Employees began to evacuate the Dickey Bub Farm and Home store off of the Highways 50 and 47 intersection Monday morning.
“The owners thought the water was only going to enter the Union store at 3.5 feet, so all of the employees worked tirelessly inside the store to get the most expensive items out,” 2007 WHS Alumni Andrea Boeckmann said. “At that time, the water was about 15 to 20 feet from entering the front doors of the store."
Boeckmann has served as a graphic designer and marketing lead for Dickey Bub since August of 2012 and is astonished by the reality of the flooding.

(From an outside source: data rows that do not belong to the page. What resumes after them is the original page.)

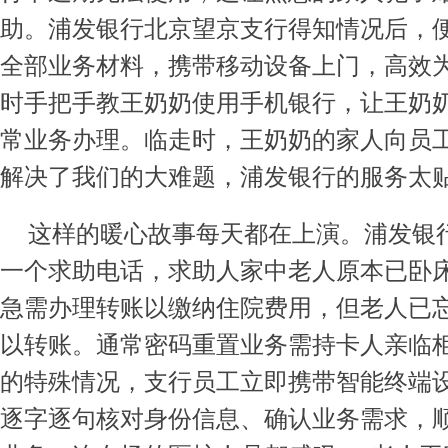
助。浦发银行北京望京支行得知情况后，
全部业务材料，携带移动设备上门，高效
时手把手教王奶奶使用手机银行，让王奶
常业务办理。临走时，王奶奶的家人向员工
解决了我们的大难题，浦发银行的服务太贴
这样的暖心故事每天都在上演。浦发银
一个求助电话，求助人家中老人原本已卧
急需办理转账以缴纳住院费用，但老人已
以转账。通常密码重置业务需持卡人亲临
的特殊情况，支行员工立即携带智能终端
逐字逐句核对身份信息、确认业务需求，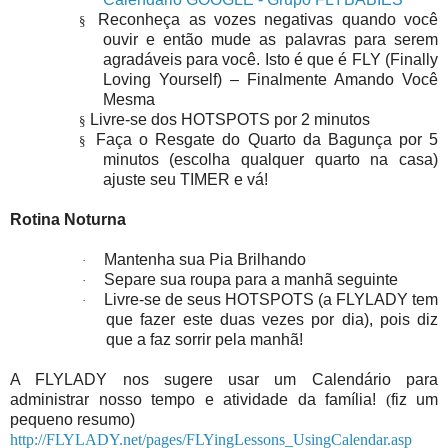
Reconheça as vozes negativas quando você
§
ouvir e então mude as palavras para serem
agradáveis para você. Isto é que é FLY (Finally
Loving Yourself) – Finalmente Amando Você
Mesma
Livre-se dos HOTSPOTS por 2 minutos
§
Faça o Resgate do Quarto da Bagunça por 5
§
minutos (escolha qualquer quarto na casa)
ajuste seu TIMER e vá!
Rotina Noturna
Mantenha sua Pia Brilhando
·
Separe sua roupa para a manhã seguinte
·
Livre-se de seus HOTSPOTS (a FLYLADY tem
·
que fazer este duas vezes por dia), pois diz
que a faz sorrir pela manhã!
A FLYLADY nos sugere usar um Calendário para
administrar nosso tempo e atividade da família!
(
fiz um
pequeno resumo)
http://FLYLADY.net/pages/FLYingLessons_UsingCalendar.asp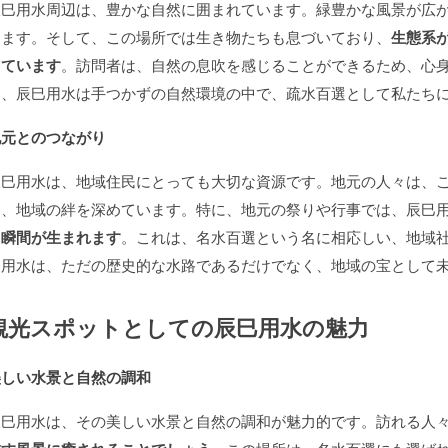
辰巳用水周辺は、豊かな自然に囲まれています。緑豊かな風景が広
します。そして、この場所では生き物たちも息づいており、
生態系
っています
。訪問者は、自然の息吹を感じることができるため、心
に、辰巳用水は手つかずの自然環境の中で、疏水百選として私たち
地元とのつながり
辰巳用水は、地域住民にとっても大切な資源です。地元の人々は、
し、地域の絆を深めています。特に、地元の祭りや行事では、辰巳
る瞬間が生まれます
。これは、名水百選という名に相応しい、地域
巳用水は、ただの歴史的な水路であるだけでなく、地域の宝として
観光スポットとしての辰巳用水の魅力
美しい水景と自然の調和
辰巳用水は、その美しい水景と自然の調和が魅力的です。訪れる人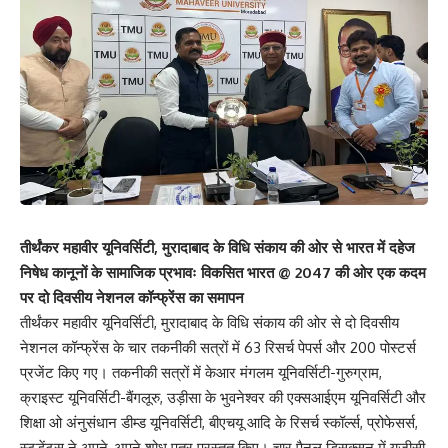
तीर्थंकर महावीर यूनिवर्सिटी, मुरादाबाद के विधि संकाय की ओर से भारत में दहेज
निषेध कानूनों के सामाजिक प्रभावः विकसित भारत @ 2047 की ओर एक कदम
पर दो दिवसीय नेशनल कॉन्फ्रेंस का समापन
तीर्थंकर महावीर यूनिवर्सिटी, मुरादाबाद के विधि संकाय की ओर से दो दिवसीय
नेशनल कॉन्फ्रेंस के चार तकनीकी सत्रों में 63 रिसर्च पेपर्स और 200 पोस्टर्स
प्रजेंट किए गए। तकनीकी सत्रों में केआर मंगलम यूनिवर्सिटी-गुरुग्राम,
क्राइस्ट यूनिवर्सिटी-बैंगलूरु, उड़ीसा के भुवनेश्वर की एक्सआईएम यूनिवर्सिटी और
शिक्षा ओ अंनुसंधान डीम्ड यूनिवर्सिटी, बीएचयू आदि के रिसर्च स्कॉर्ल्स, प्रोफेसर्स,
स्टुडेंट्स ने अपने-अपने शोध पत्र प्रस्तुत किए। चार पैनल डिसक्सन में यूजीसी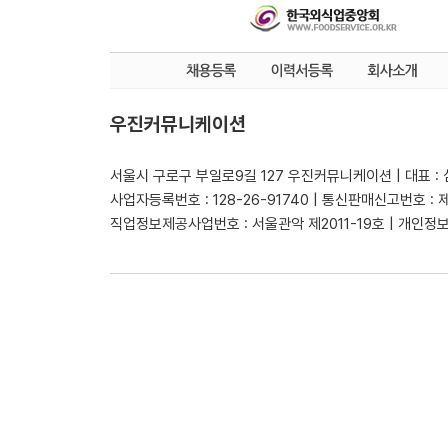
우진커뮤니케이션
서울시 구로구 부일로9길 127 우진커뮤니케이션 | 대표 :
사업자등록번호 : 128-26-91740 | 통신판매신고번호 : 
직업정보제공사업번호 : 서울관악 제2011-19호 | 개인정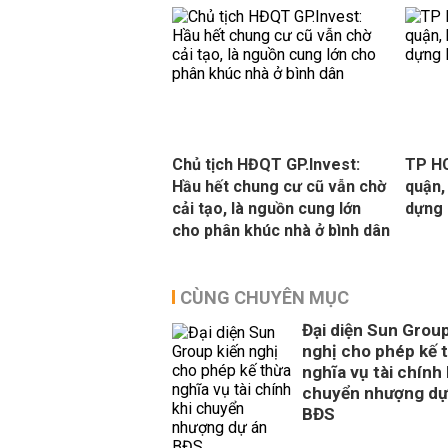
Chủ tịch HĐQT GP.Invest:
TP HC
Hầu hết chung cư cũ vẫn chờ
quận,
cải tạo, là nguồn cung lớn
dựng 
cho phân khúc nhà ở bình dân
CÙNG CHUYÊN MỤC
Đại diện Sun Group
nghị cho phép kế 
nghĩa vụ tài chính 
chuyển nhượng dự
BĐS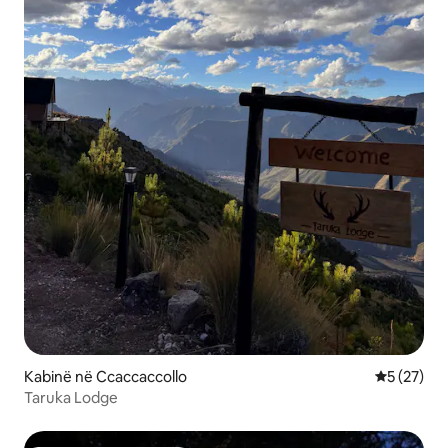
Kabinë në Ccaccaccollo
Vlerësimi 
5 (27)
Taruka Lodge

“It's been an emotional couple days. I work so closely with the owners of the business and feel like I'm part of their extended family,” Boeckmann said. “I hate to see this happen to their business which they’ve worked so hard to make a success.”
This week’s flooding is widely comparable to the historic floods of 1982 and 1993. Water levels in Union reached six inches higher than 1982’s record of 33.8 feet, with the Bourbeuse River cresting at 34.3 feet on Wednesday.

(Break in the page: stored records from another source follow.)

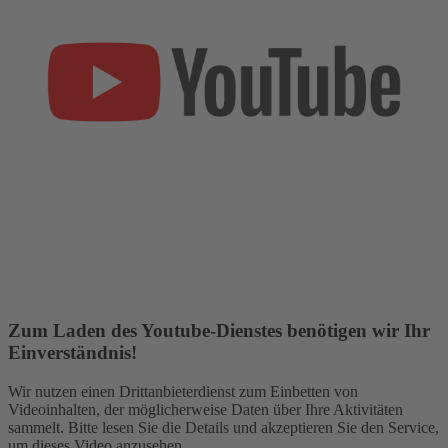
Zum Laden des Youtube-Dienstes benötigen wir Ihr
Einverständnis!
Wir nutzen einen Drittanbieterdienst zum Einbetten von
Videoinhalten, der möglicherweise Daten über Ihre Aktivitäten
sammelt. Bitte lesen Sie die Details und akzeptieren Sie den Service,
um dieses Video anzusehen.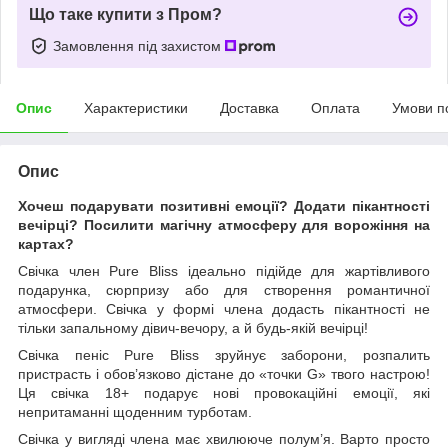
Що таке купити з Пром?
Замовлення під захистом
Опис
Характеристики
Доставка
Оплата
Умови п
Опис
Хочеш подарувати позитивні емоції? Додати пікантності
вечірці? Посилити магічну атмосферу для ворожіння на
картах?
Свічка член Pure Bliss ідеально підійде для жартівливого
подарунка, сюрпризу або для створення романтичної
атмосфери. Свічка у формі члена додасть пікантності не
тільки запальному дівич-вечору, а й будь-якій вечірці!
Свічка пеніс Pure Bliss зруйнує заборони, розпалить
пристрасть і обов’язково дістане до «точки G» твого настрою!
Ця свічка 18+ подарує нові провокаційні емоції, які
непритаманні щоденним турботам.
Свічка у вигляді члена має хвилююче полум’я. Варто просто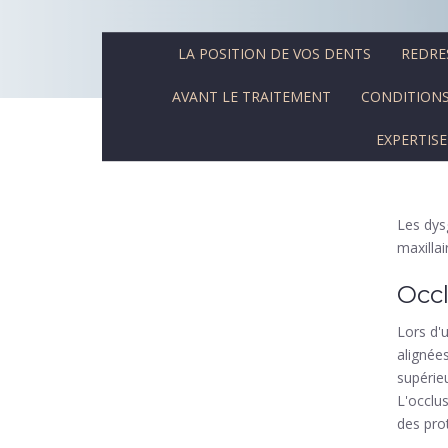
LA POSITION DE VOS DENTS
REDRE
AVANT LE TRAITEMENT
CONDITIONS
EXPERTISE
Les dys
maxilla
Occl
Lors d'u
alignée
supérie
L'occlu
des pro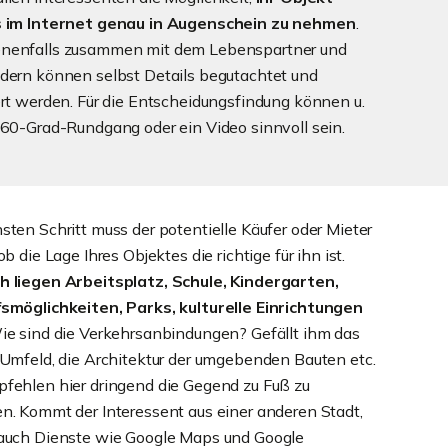
s im Internet genau in Augenschein zu nehmen
.
nenfalls zusammen mit dem Lebenspartner und
dern können selbst Details begutachtet und
ert werden. Für die Entscheidungsfindung können u.
360-Grad-Rundgang oder ein Video sinnvoll sein.
sten Schritt muss der potentielle Käufer oder Mieter
ob die Lage Ihres Objektes die richtige für ihn ist.
 liegen Arbeitsplatz, Schule, Kindergarten,
smöglichkeiten, Parks, kulturelle Einrichtungen
e sind die Verkehrsanbindungen? Gefällt ihm das
 Umfeld, die Architektur der umgebenden Bauten etc.
fehlen hier dringend die Gegend zu Fuß zu
n. Kommt der Interessent aus einer anderen Stadt,
auch Dienste wie Google Maps und Google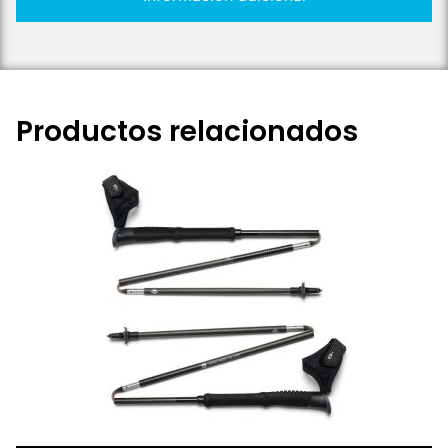
Productos relacionados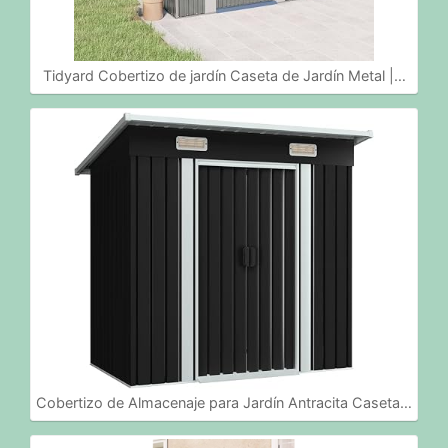
Tidyard Cobertizo de jardín Caseta de Jardín Metal |…
Cobertizo de Almacenaje para Jardín Antracita Caseta…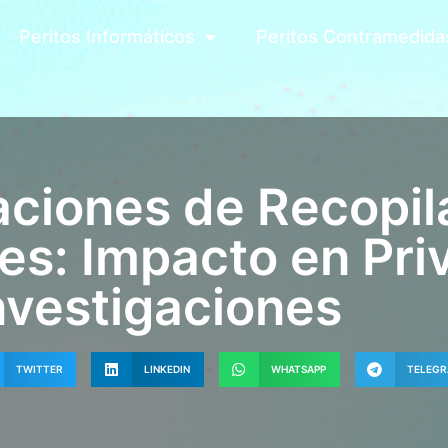
Peritos Informáticos
Peritos Contramedida
ciones de Recopil
es: Impacto en Pri
nvestigaciones
TWITTER
LINKEDIN
WHATSAPP
TELEG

Flooding also affected areas to the east of Washington, including Pacific, Eureka, Fenton and further into St. Louis. A majority of the city of Pacific was flooded as of Wednesday afternoon, and the campus of Eureka High School was surrounded by water as well.

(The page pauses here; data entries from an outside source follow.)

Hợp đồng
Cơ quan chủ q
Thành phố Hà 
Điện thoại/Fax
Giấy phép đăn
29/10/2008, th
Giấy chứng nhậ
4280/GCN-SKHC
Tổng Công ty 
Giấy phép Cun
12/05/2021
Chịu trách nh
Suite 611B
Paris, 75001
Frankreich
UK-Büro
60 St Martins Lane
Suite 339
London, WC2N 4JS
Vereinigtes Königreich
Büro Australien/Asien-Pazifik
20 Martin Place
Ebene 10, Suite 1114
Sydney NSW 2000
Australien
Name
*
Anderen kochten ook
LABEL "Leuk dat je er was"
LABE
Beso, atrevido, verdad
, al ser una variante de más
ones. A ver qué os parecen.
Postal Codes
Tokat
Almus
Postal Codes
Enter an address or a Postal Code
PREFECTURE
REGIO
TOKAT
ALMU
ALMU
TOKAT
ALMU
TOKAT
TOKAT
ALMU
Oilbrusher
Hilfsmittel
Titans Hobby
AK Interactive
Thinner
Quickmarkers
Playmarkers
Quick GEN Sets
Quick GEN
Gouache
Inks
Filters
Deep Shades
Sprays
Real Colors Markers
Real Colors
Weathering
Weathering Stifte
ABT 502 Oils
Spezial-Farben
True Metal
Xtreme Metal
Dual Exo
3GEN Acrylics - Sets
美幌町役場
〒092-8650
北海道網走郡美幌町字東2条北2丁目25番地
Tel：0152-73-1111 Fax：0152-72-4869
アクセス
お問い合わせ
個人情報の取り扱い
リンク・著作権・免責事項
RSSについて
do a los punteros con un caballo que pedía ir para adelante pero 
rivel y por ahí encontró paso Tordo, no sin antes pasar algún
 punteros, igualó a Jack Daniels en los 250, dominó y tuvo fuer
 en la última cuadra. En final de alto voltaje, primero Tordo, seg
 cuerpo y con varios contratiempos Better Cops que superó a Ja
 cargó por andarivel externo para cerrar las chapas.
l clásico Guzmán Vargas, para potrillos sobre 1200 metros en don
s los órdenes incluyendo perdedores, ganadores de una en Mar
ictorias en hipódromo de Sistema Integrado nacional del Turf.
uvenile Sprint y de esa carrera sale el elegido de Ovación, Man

“My family and I were on our way home from my grandma’s house in Fenton on Interstate 44 by Antire Hill when police cars were stopping traffic,” WHS senior Mekenna Wieda said. “Then we got to the front and traffic was stopped because of flooding and we had to drive through it.”
According to the Automobile Association at www.theaa.com, flooding is a natural killer that can appear at any time. Drivers should remain cautious when traveling in dangerous conditions and are urged to avoid passing through bodies of water. Cars can easily be swept away by more than six inches of water, and roads may not be safe due to the weight and wear of the water on the pavement.
“I’m really glad we had driven my Jeep that day so our car sat up higher, and we could drive over the water,” Wieda said. “The flooding also affects my parents' business since there is a creek right next to their building in Dutzow. So it’s stressful hoping the water doesn’t reach the building.”
The flooding has created stress for business owners and residents in Franklin County, as well as loss.
“My dad owns land and clubhouses on the Bourbeuse River, and two of the clubhouses have floated away due to this flood,” 2007 WHS Alumni Stacey Schroeder said. “We never imagined the water getting as high as it did, but it is the second time in my dad’s lifetime that it has been near this level.”
In a time of need and tragedy, community members support one another through generosity and volunteer work like sandbagging. Residents have widely spread news updates and kind words via social media.
Upon seeing the impact of the flood on her neighbors, 2014 WHS Alumni Alex Veilleux took to Facebook to offer her assistance.
On December 29 she posted, “If anyone needs help with anything and is being personally affected by the flood, don’t be afraid to reach out to me and ask for help. Whether you need help moving, money, or a place to stay. Just say the word and I got you.”
In effort to support the flood victims, the City of Union was overwhelmed with donations. As of Wednesday afternoon, city officials encouraged people to donate their items to harder hit areas such as Pacific, Valley Park and Eureka. The Four Rivers Area YMCA in Washington has opened its doors to victims of the flooding to utilize their showers and locker rooms as well. Grace's Place Crisis Nursery is also available for children during the day.
Water levels in and near our school district are expected to decrease over the following week after Wednesday evening’s crest, but residents are urged to proceed with caution and follow the National Weather Service’s slogan: “Turn around, don’t drown.”